# PredatAR 7.62



## Chad (Sep 27, 2011)

16” LaRue Tactical PredatAR 7.62

I started shooting this last week:







One of the things I wanted to see was if the precison fell off due to long strings of fire.

60rd test at 100yds using Hornady 155gr steel case match, scope was SN4 1-4x w/ DFP reticle, prone(pack, rear bag):

Top target left side was the first group. I then shot the bottom target with 20rds per diamond in a time of approx 2 minutes. After waiting a little over 1 minute I shot the last 10 shot group; top target right group.











Typically I was getting around 1.5moa for test groups with most ammunition. I did get some moa or better groups but not on a repeatable enough basis to consider it a moa or better rifle. I have used three different scopes on the rifle but most accuracy testing was with a SN-3 either in a 1.8-10x or 3.2-17x.

Total rounds to date are approx 1000, 200rds of misc. 'match', 175 and 168. Bulk of shooting has been with the Hornady 155 steel cased match.
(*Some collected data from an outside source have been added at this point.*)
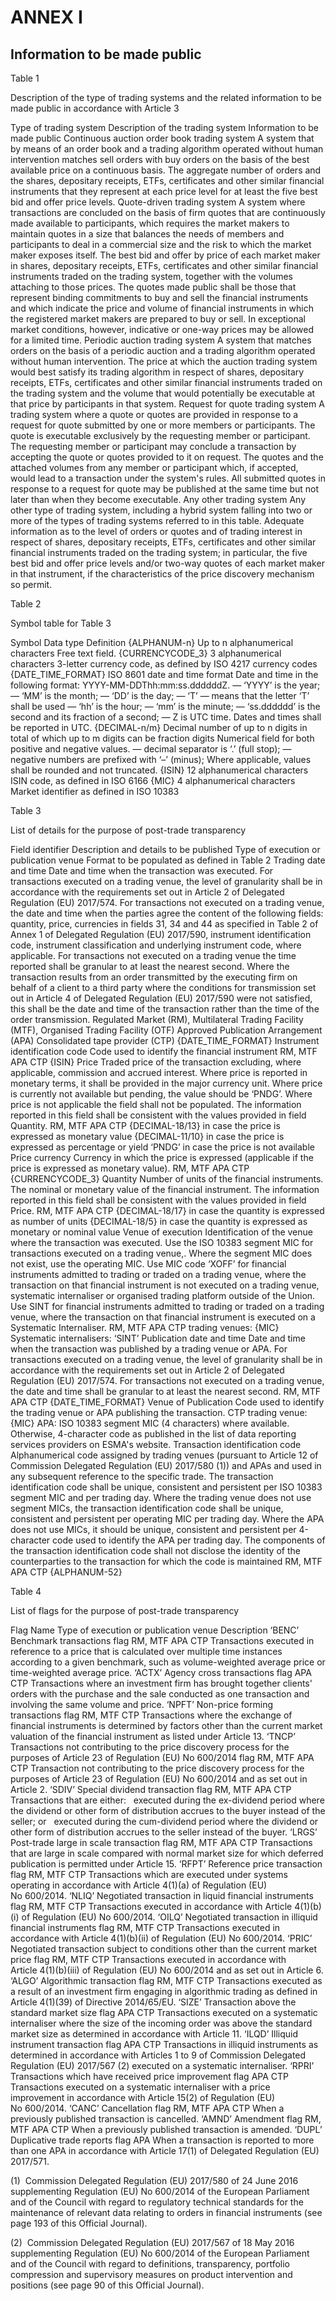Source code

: # ANNEX I

## Information to be made public

Table 1

Description of the type of trading systems and the related information to be made public in accordance with Article 3

Type of trading system Description of the trading system Information to be made public Continuous auction order book trading system A system that by means of an order book and a trading algorithm operated without human intervention matches sell orders with buy orders on the basis of the best available price on a continuous basis. The aggregate number of orders and the shares, depositary receipts, ETFs, certificates and other similar financial instruments that they represent at each price level for at least the five best bid and offer price levels. Quote-driven trading system A system where transactions are concluded on the basis of firm quotes that are continuously made available to participants, which requires the market makers to maintain quotes in a size that balances the needs of members and participants to deal in a commercial size and the risk to which the market maker exposes itself. The best bid and offer by price of each market maker in shares, depositary receipts, ETFs, certificates and other similar financial instruments traded on the trading system, together with the volumes attaching to those prices. The quotes made public shall be those that represent binding commitments to buy and sell the financial instruments and which indicate the price and volume of financial instruments in which the registered market makers are prepared to buy or sell. In exceptional market conditions, however, indicative or one-way prices may be allowed for a limited time. Periodic auction trading system A system that matches orders on the basis of a periodic auction and a trading algorithm operated without human intervention. The price at which the auction trading system would best satisfy its trading algorithm in respect of shares, depositary receipts, ETFs, certificates and other similar financial instruments traded on the trading system and the volume that would potentially be executable at that price by participants in that system. Request for quote trading system A trading system where a quote or quotes are provided in response to a request for quote submitted by one or more members or participants. The quote is executable exclusively by the requesting member or participant. The requesting member or participant may conclude a transaction by accepting the quote or quotes provided to it on request. The quotes and the attached volumes from any member or participant which, if accepted, would lead to a transaction under the system's rules. All submitted quotes in response to a request for quote may be published at the same time but not later than when they become executable. Any other trading system Any other type of trading system, including a hybrid system falling into two or more of the types of trading systems referred to in this table. Adequate information as to the level of orders or quotes and of trading interest in respect of shares, depositary receipts, ETFs, certificates and other similar financial instruments traded on the trading system; in particular, the five best bid and offer price levels and/or two-way quotes of each market maker in that instrument, if the characteristics of the price discovery mechanism so permit.



Table 2

Symbol table for Table 3

Symbol Data type Definition {ALPHANUM-n} Up to n alphanumerical characters Free text field. {CURRENCYCODE_3} 3 alphanumerical characters 3-letter currency code, as defined by ISO 4217 currency codes {DATE_TIME_FORMAT} ISO 8601 date and time format Date and time in the following format: YYYY-MM-DDThh:mm:ss.ddddddZ. — ‘YYYY’ is the year; — ‘MM’ is the month; — ‘DD’ is the day; — ‘T’ — means that the letter ‘T’ shall be used — ‘hh’ is the hour; — ‘mm’ is the minute; — ‘ss.dddddd’ is the second and its fraction of a second; — Z is UTC time. Dates and times shall be reported in UTC. {DECIMAL-n/m} Decimal number of up to n digits in total of which up to m digits can be fraction digits Numerical field for both positive and negative values. — decimal separator is ‘.’ (full stop); — negative numbers are prefixed with ‘–’ (minus); Where applicable, values shall be rounded and not truncated. {ISIN} 12 alphanumerical characters ISIN code, as defined in ISO 6166 {MIC} 4 alphanumerical characters Market identifier as defined in ISO 10383



Table 3

List of details for the purpose of post-trade transparency

Field identifier Description and details to be published Type of execution or publication venue Format to be populated as defined in Table 2 Trading date and time Date and time when the transaction was executed. For transactions executed on a trading venue, the level of granularity shall be in accordance with the requirements set out in Article 2 of Delegated Regulation (EU) 2017/574. For transactions not executed on a trading venue, the date and time when the parties agree the content of the following fields: quantity, price, currencies in fields 31, 34 and 44 as specified in Table 2 of Annex 1 of Delegated Regulation (EU) 2017/590, instrument identification code, instrument classification and underlying instrument code, where applicable. For transactions not executed on a trading venue the time reported shall be granular to at least the nearest second. Where the transaction results from an order transmitted by the executing firm on behalf of a client to a third party where the conditions for transmission set out in Article 4 of Delegated Regulation (EU) 2017/590 were not satisfied, this shall be the date and time of the transaction rather than the time of the order transmission. Regulated Market (RM), Multilateral Trading Facility (MTF), Organised Trading Facility (OTF) Approved Publication Arrangement (APA) Consolidated tape provider (CTP) {DATE_TIME_FORMAT} Instrument identification code Code used to identify the financial instrument RM, MTF APA CTP {ISIN} Price Traded price of the transaction excluding, where applicable, commission and accrued interest. Where price is reported in monetary terms, it shall be provided in the major currency unit. Where price is currently not available but pending, the value should be ‘PNDG’. Where price is not applicable the field shall not be populated. The information reported in this field shall be consistent with the values provided in field Quantity. RM, MTF APA CTP {DECIMAL-18/13} in case the price is expressed as monetary value {DECIMAL-11/10} in case the price is expressed as percentage or yield ‘PNDG’ in case the price is not available Price currency Currency in which the price is expressed (applicable if the price is expressed as monetary value). RM, MTF APA CTP {CURRENCYCODE_3} Quantity Number of units of the financial instruments. The nominal or monetary value of the financial instrument. The information reported in this field shall be consistent with the values provided in field Price. RM, MTF APA CTP {DECIMAL-18/17} in case the quantity is expressed as number of units {DECIMAL-18/5} in case the quantity is expressed as monetary or nominal value Venue of execution Identification of the venue where the transaction was executed. Use the ISO 10383 segment MIC for transactions executed on a trading venue,. Where the segment MIC does not exist, use the operating MIC. Use MIC code ‘XOFF’ for financial instruments admitted to trading or traded on a trading venue, where the transaction on that financial instrument is not executed on a trading venue, systematic internaliser or organised trading platform outside of the Union. Use SINT for financial instruments admitted to trading or traded on a trading venue, where the transaction on that financial instrument is executed on a Systematic Internaliser. RM, MTF APA CTP trading venues: {MIC} Systematic internalisers: ‘SINT’ Publication date and time Date and time when the transaction was published by a trading venue or APA. For transactions executed on a trading venue, the level of granularity shall be in accordance with the requirements set out in Article 2 of Delegated Regulation (EU) 2017/574. For transactions not executed on a trading venue, the date and time shall be granular to at least the nearest second. RM, MTF APA CTP {DATE_TIME_FORMAT} Venue of Publication Code used to identify the trading venue or APA publishing the transaction. CTP trading venue: {MIC} APA: ISO 10383 segment MIC (4 characters) where available. Otherwise, 4-character code as published in the list of data reporting services providers on ESMA's website. Transaction identification code Alphanumerical code assigned by trading venues (pursuant to Article 12 of Commission Delegated Regulation (EU) 2017/580 (1)) and APAs and used in any subsequent reference to the specific trade. The transaction identification code shall be unique, consistent and persistent per ISO 10383 segment MIC and per trading day. Where the trading venue does not use segment MICs, the transaction identification code shall be unique, consistent and persistent per operating MIC per trading day. Where the APA does not use MICs, it should be unique, consistent and persistent per 4-character code used to identify the APA per trading day. The components of the transaction identification code shall not disclose the identity of the counterparties to the transaction for which the code is maintained RM, MTF APA CTP {ALPHANUM-52}



Table 4

List of flags for the purpose of post-trade transparency

Flag Name Type of execution or publication venue Description ‘BENC’ Benchmark transactions flag RM, MTF APA CTP Transactions executed in reference to a price that is calculated over multiple time instances according to a given benchmark, such as volume-weighted average price or time-weighted average price. ‘ACTX’ Agency cross transactions flag APA CTP Transactions where an investment firm has brought together clients' orders with the purchase and the sale conducted as one transaction and involving the same volume and price. ‘NPFT’ Non-price forming transactions flag RM, MTF CTP Transactions where the exchange of financial instruments is determined by factors other than the current market valuation of the financial instrument as listed under Article 13. ‘TNCP’ Transactions not contributing to the price discovery process for the purposes of Article 23 of Regulation (EU) No 600/2014 flag RM, MTF APA CTP Transaction not contributing to the price discovery process for the purposes of Article 23 of Regulation (EU) No 600/2014 and as set out in Article 2. ‘SDIV’ Special dividend transaction flag RM, MTF APA CTP Transactions that are either:   executed during the ex-dividend period where the dividend or other form of distribution accrues to the buyer instead of the seller; or   executed during the cum-dividend period where the dividend or other form of distribution accrues to the seller instead of the buyer. ‘LRGS’ Post-trade large in scale transaction flag RM, MTF APA CTP Transactions that are large in scale compared with normal market size for which deferred publication is permitted under Article 15. ‘RFPT’ Reference price transaction flag RM, MTF CTP Transactions which are executed under systems operating in accordance with Article 4(1)(a) of Regulation (EU) No 600/2014. ‘NLIQ’ Negotiated transaction in liquid financial instruments flag RM, MTF CTP Transactions executed in accordance with Article 4(1)(b)(i) of Regulation (EU) No 600/2014. ‘OILQ’ Negotiated transaction in illiquid financial instruments flag RM, MTF CTP Transactions executed in accordance with Article 4(1)(b)(ii) of Regulation (EU) No 600/2014. ‘PRIC’ Negotiated transaction subject to conditions other than the current market price flag RM, MTF CTP Transactions executed in accordance with Article 4(1)(b)(iii) of Regulation (EU) No 600/2014 and as set out in Article 6. ‘ALGO’ Algorithmic transaction flag RM, MTF CTP Transactions executed as a result of an investment firm engaging in algorithmic trading as defined in Article 4(1)(39) of Directive 2014/65/EU. ‘SIZE’ Transaction above the standard market size flag APA CTP Transactions executed on a systematic internaliser where the size of the incoming order was above the standard market size as determined in accordance with Article 11. ‘ILQD’ Illiquid instrument transaction flag APA CTP Transactions in illiquid instruments as determined in accordance with Articles 1 to 9 of Commission Delegated Regulation (EU) 2017/567 (2) executed on a systematic internaliser. ‘RPRI’ Transactions which have received price improvement flag APA CTP Transactions executed on a systematic internaliser with a price improvement in accordance with Article 15(2) of Regulation (EU) No 600/2014. ‘CANC’ Cancellation flag RM, MTF APA CTP When a previously published transaction is cancelled. ‘AMND’ Amendment flag RM, MTF APA CTP When a previously published transaction is amended. ‘DUPL’ Duplicative trade reports flag APA When a transaction is reported to more than one APA in accordance with Article 17(1) of Delegated Regulation (EU) 2017/571.



(1)  Commission Delegated Regulation (EU) 2017/580 of 24 June 2016 supplementing Regulation (EU) No 600/2014 of the European Parliament and of the Council with regard to regulatory technical standards for the maintenance of relevant data relating to orders in financial instruments (see page 193 of this Official Journal).

(2)  Commission Delegated Regulation (EU) 2017/567 of 18 May 2016 supplementing Regulation (EU) No 600/2014 of the European Parliament and of the Council with regard to definitions, transparency, portfolio compression and supervisory measures on product intervention and positions (see page 90 of this Official Journal).

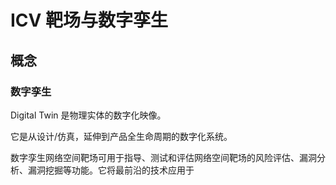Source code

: # ICV 靶场与数字孪生

## 概念

### 数字孪生
Digital Twin 是物理实体的数字化映像。

它是从设计/仿真，延伸到产品全生命周期的数字化系统。

数字孪生网络空间靶场可用于指导、测试和评估网络空间靶场的风险评估、漏洞分析、漏洞挖掘等功能。它将最前沿的技术应用于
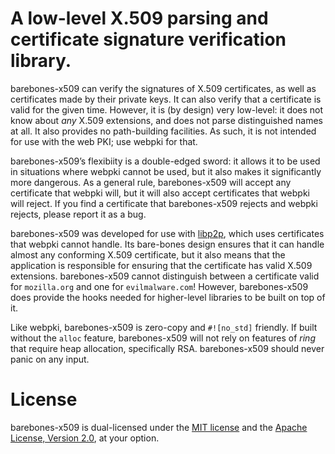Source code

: # A low-level X.509 parsing and certificate signature verification library.

barebones-x509 can verify the signatures of X.509 certificates, as well as certificates made by
their private keys.  It can also verify that a certificate is valid for the given time.
However, it is (by design) very low-level: it does not know about *any* X.509 extensions, and
does not parse distinguished names at all.  It also provides no path-building facilities.  As
such, it is not intended for use with the web PKI; use webpki for that.

barebones-x509’s flexibiity is a double-edged sword: it allows it to be used in situations
where webpki cannot be used, but it also makes it significantly more dangerous.  As a general
rule, barebones-x509 will accept any certificate that webpki will, but it will also accept
certificates that webpki will reject.  If you find a certificate that barebones-x509 rejects
and webpki rejects, please report it as a bug.

barebones-x509 was developed for use with
[libp2p](https://github.com/libp2p), which uses certificates that webpki
cannot handle.  Its bare-bones design ensures that it can handle almost any conforming X.509
certificate, but it also means that the application is responsible for ensuring that the
certificate has valid X.509 extensions.  barebones-x509 cannot distinguish between a
certificate valid for `mozilla.org` and one for `evilmalware.com`!  However, barebones-x509
does provide the hooks needed for higher-level libraries to be built on top of it.

Like webpki, barebones-x509 is zero-copy and `#![no_std]` friendly.  If built without the
`alloc` feature, barebones-x509 will not rely on features of *ring* that require heap
allocation, specifically RSA.  barebones-x509 should never panic on any input.
 
# License

barebones-x509 is dual-licensed under the [MIT license](LICENSE-MIT) and the
[Apache License, Version 2.0](LICENSE-APACHE), at your option.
Three malfunctions, all with the same aluminum magazine, failure to feed on the last round in the magazine. Rifle was last cleaned at around 200rds. Lubrication is FrogLube

Shooting a 6rd drill at 10yds:






Last few days have been a few hundred rounds at ranges of under 25yds working on shot speed. The muzzle movement is noticeable and resulted in me having significant pauses in a string of fire or throwing a shot if I tried to force the pace. The above video shows both in action. I have already ordered a break from SureFire and a Battle Comp.

The PredatAR is capable of enough precision to meet most of my needs. The rifle seems much 'handier' especially with a small optic; Aimpoint, 1-4x, 1.8-10x etc. If a greater level of precision is needed then the OBR is the choice.






These were all shot last week, prone over a pack w/ rear bag. Both rifles had SN-3 1.8-10x scopes though different reticles. Neither rifle was zeroed for the ammunition.(OBR shot 1st and 3rd target)


----------